### Task to complete
Retype every line of the listing below without changing anything, and leave the pictures out.

── Provided data

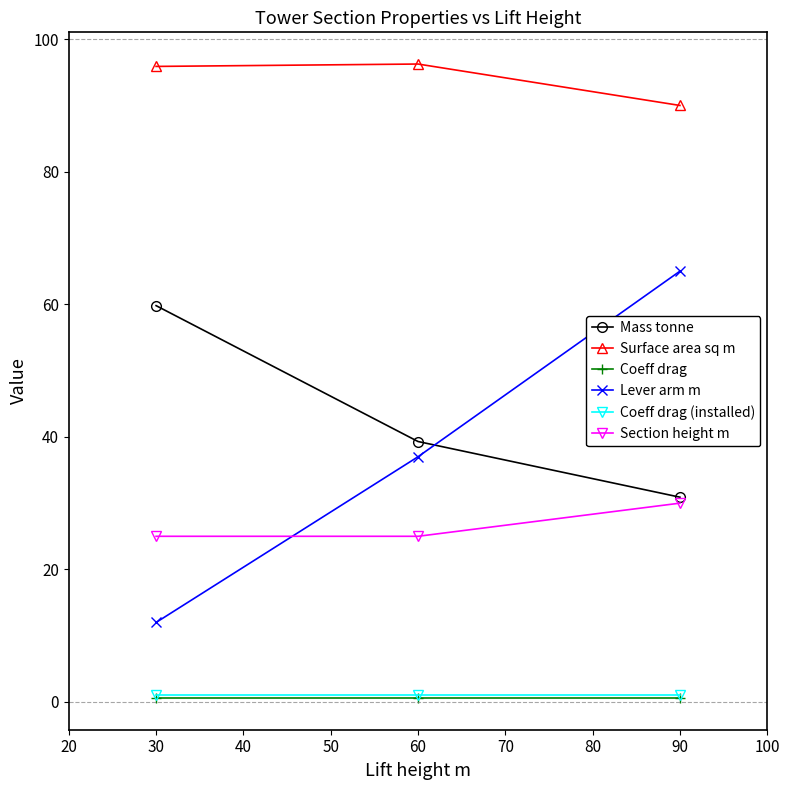

How many categories are shown in the chart?

3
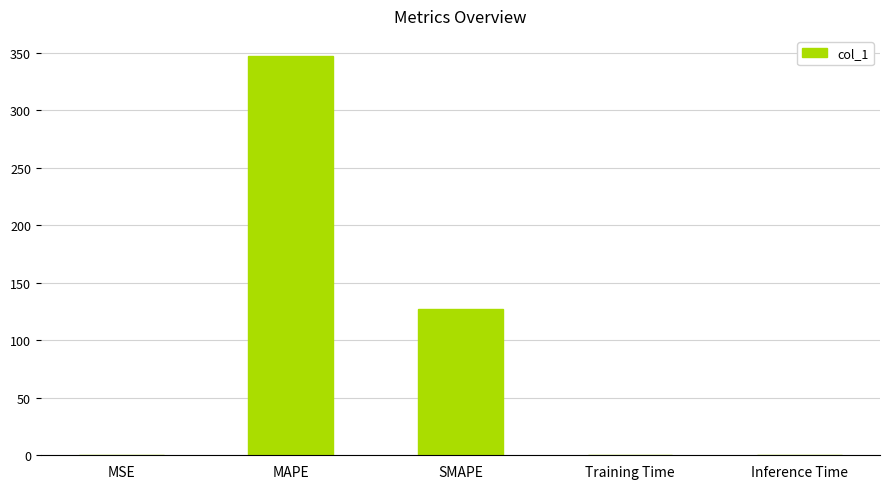

Is it true that the value at SMAPE is 126.9?

True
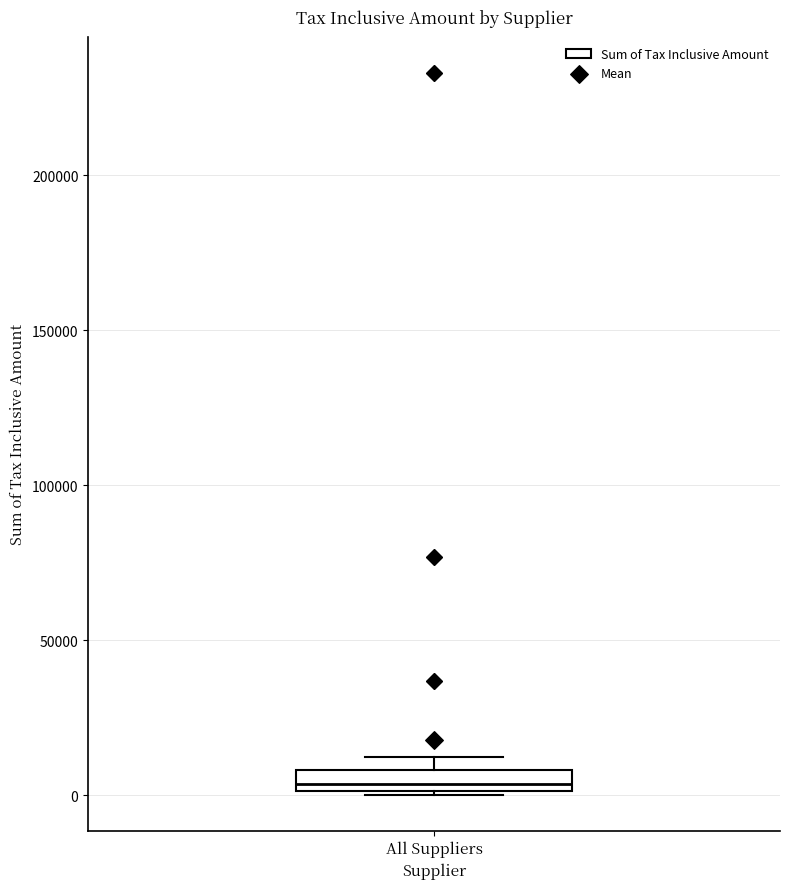

Where does the median line of the box for All Suppliers sit on the y-axis? The values are not printed on the chart, so give them approximately, as read against the axis.

5000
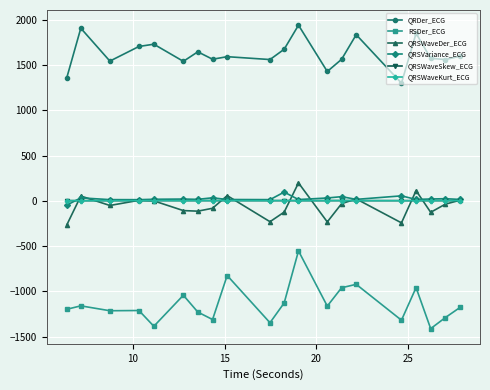

What is the average value of the QRSWaveSkew_ECG series?

1.7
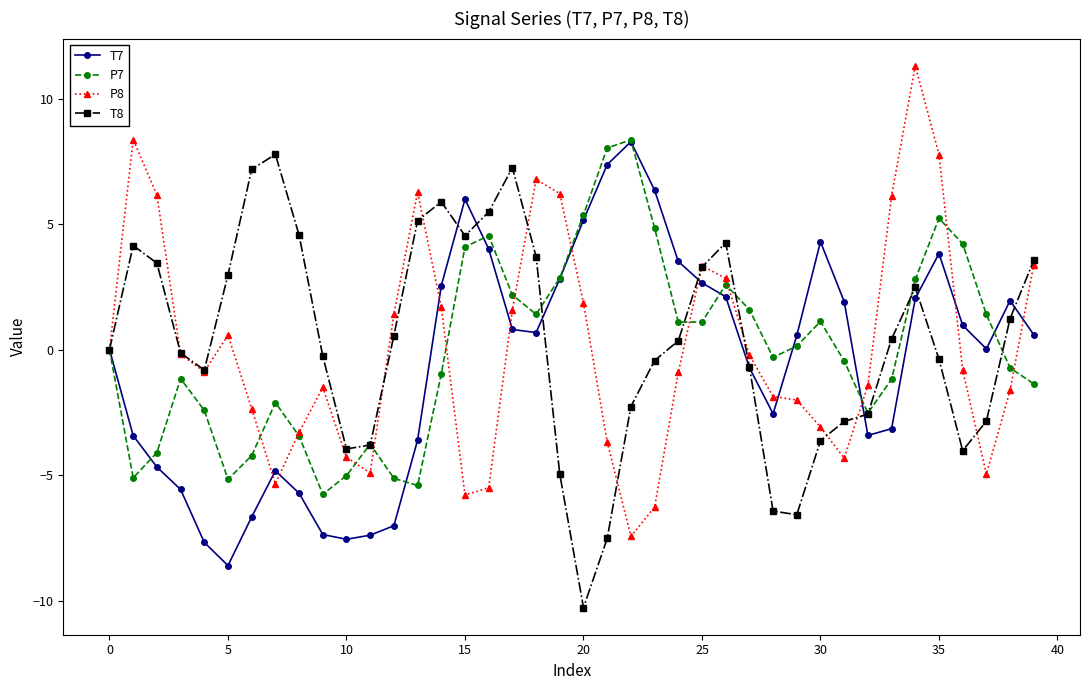

What is the difference between the maximum and second lowest values in the T8 series?

15.3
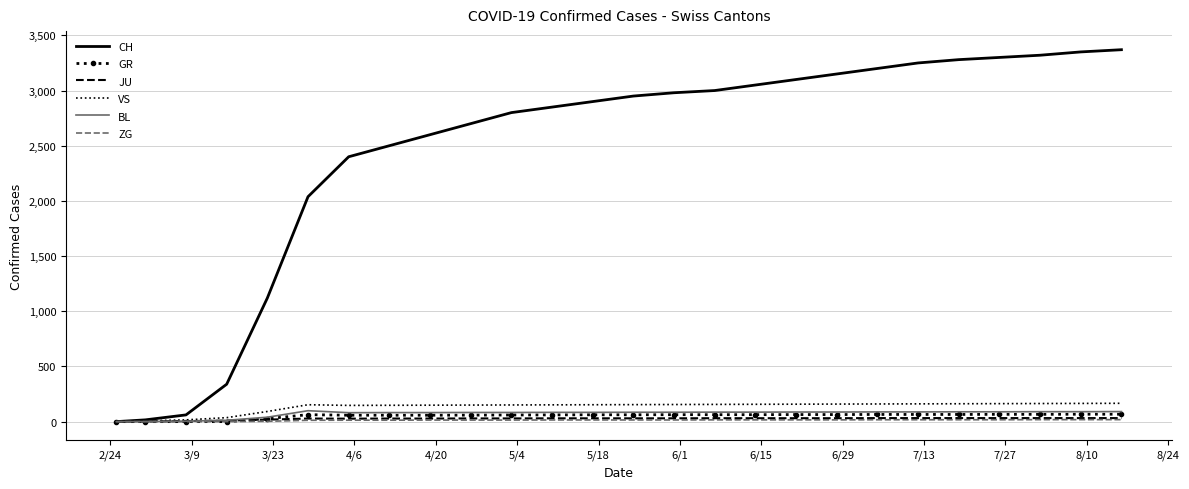

What is the highest value of the CH series?

3370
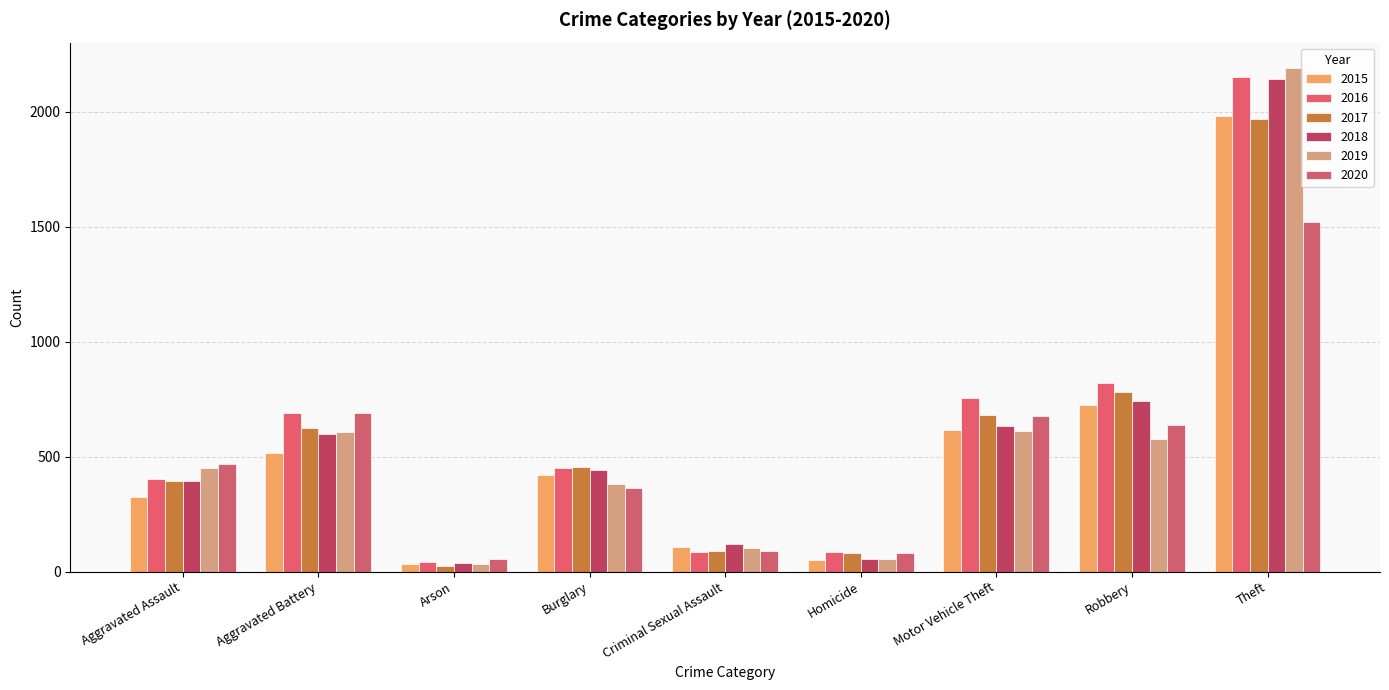

Reading left to right, extract all data points from this chart.

2015: Aggravated Assault=323	Aggravated Battery=515	Arson=35	Burglary=422	Criminal Sexual Assault=105	Homicide=50	Motor Vehicle Theft=614	Robbery=726	Theft=1981
2016: Aggravated Assault=402	Aggravated Battery=691	Arson=40	Burglary=451	Criminal Sexual Assault=87	Homicide=87	Motor Vehicle Theft=756	Robbery=819	Theft=2148
2017: Aggravated Assault=396	Aggravated Battery=623	Arson=23	Burglary=453	Criminal Sexual Assault=90	Homicide=82	Motor Vehicle Theft=680	Robbery=780	Theft=1968
2018: Aggravated Assault=392	Aggravated Battery=600	Arson=37	Burglary=443	Criminal Sexual Assault=122	Homicide=56	Motor Vehicle Theft=631	Robbery=741	Theft=2140
2019: Aggravated Assault=452	Aggravated Battery=608	Arson=32	Burglary=383	Criminal Sexual Assault=102	Homicide=53	Motor Vehicle Theft=611	Robbery=577	Theft=2190
2020: Aggravated Assault=468	Aggravated Battery=691	Arson=55	Burglary=363	Criminal Sexual Assault=88	Homicide=81	Motor Vehicle Theft=675	Robbery=639	Theft=1518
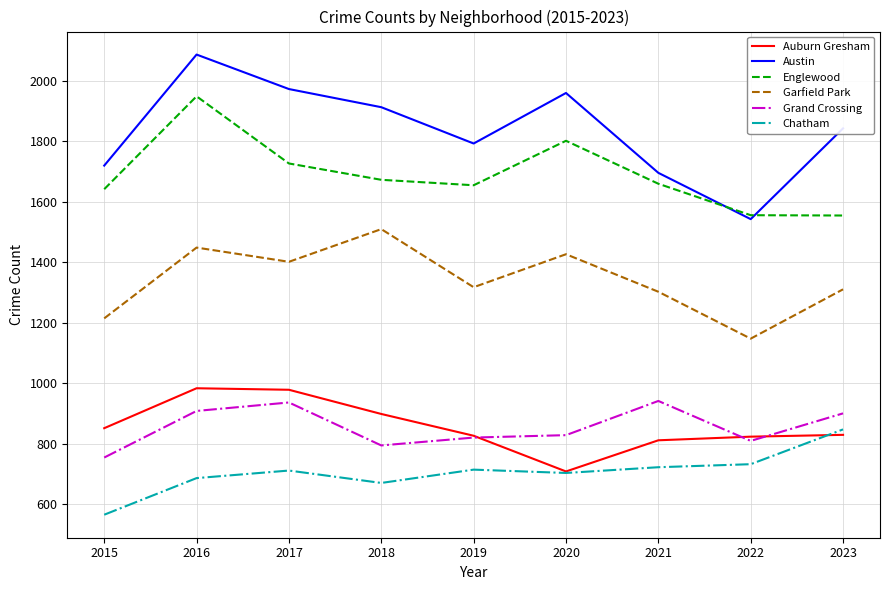

Which series has the largest total across all categories?

Austin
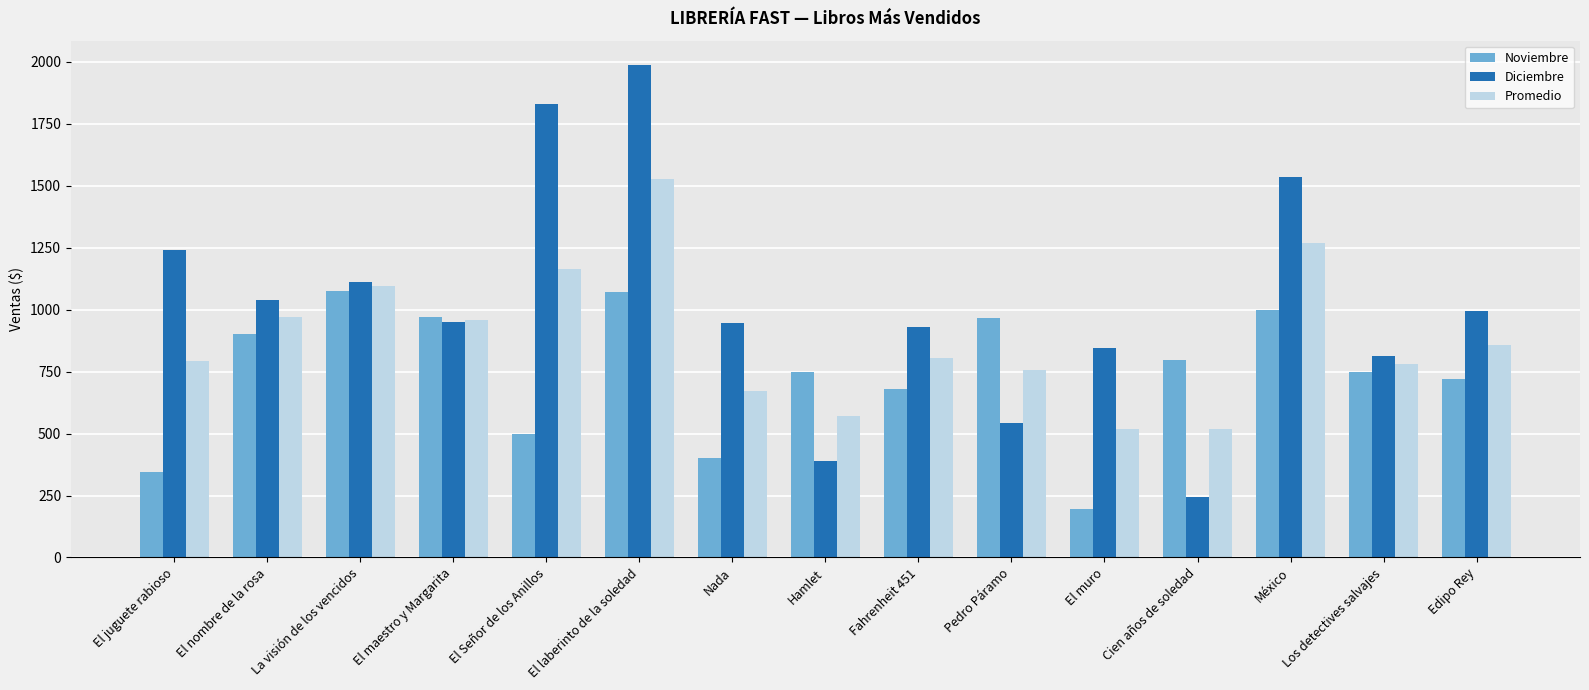

Where is Diciembre nearest to the value 1114?

La visión de los vencidos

────

### Answer for the task
How many categories are shown in the chart?

3

Is it true that the value at SMAPE is 126.9?

True

Where does the median line of the box for All Suppliers sit on the y-axis? The values are not printed on the chart, so give them approximately, as read against the axis.

5000

What is the average value of the QRSWaveSkew_ECG series?

1.7

What is the difference between the maximum and second lowest values in the T8 series?

15.3

What is the highest value of the CH series?

3370

Reading left to right, extract all data points from this chart.

2015: Aggravated Assault=323	Aggravated Battery=515	Arson=35	Burglary=422	Criminal Sexual Assault=105	Homicide=50	Motor Vehicle Theft=614	Robbery=726	Theft=1981
2016: Aggravated Assault=402	Aggravated Battery=691	Arson=40	Burglary=451	Criminal Sexual Assault=87	Homicide=87	Motor Vehicle Theft=756	Robbery=819	Theft=2148
2017: Aggravated Assault=396	Aggravated Battery=623	Arson=23	Burglary=453	Criminal Sexual Assault=90	Homicide=82	Motor Vehicle Theft=680	Robbery=780	Theft=1968
2018: Aggravated Assault=392	Aggravated Battery=600	Arson=37	Burglary=443	Criminal Sexual Assault=122	Homicide=56	Motor Vehicle Theft=631	Robbery=741	Theft=2140
2019: Aggravated Assault=452	Aggravated Battery=608	Arson=32	Burglary=383	Criminal Sexual Assault=102	Homicide=53	Motor Vehicle Theft=611	Robbery=577	Theft=2190
2020: Aggravated Assault=468	Aggravated Battery=691	Arson=55	Burglary=363	Criminal Sexual Assault=88	Homicide=81	Motor Vehicle Theft=675	Robbery=639	Theft=1518

Which series has the largest total across all categories?

Austin

Where is Diciembre nearest to the value 1114?

La visión de los vencidos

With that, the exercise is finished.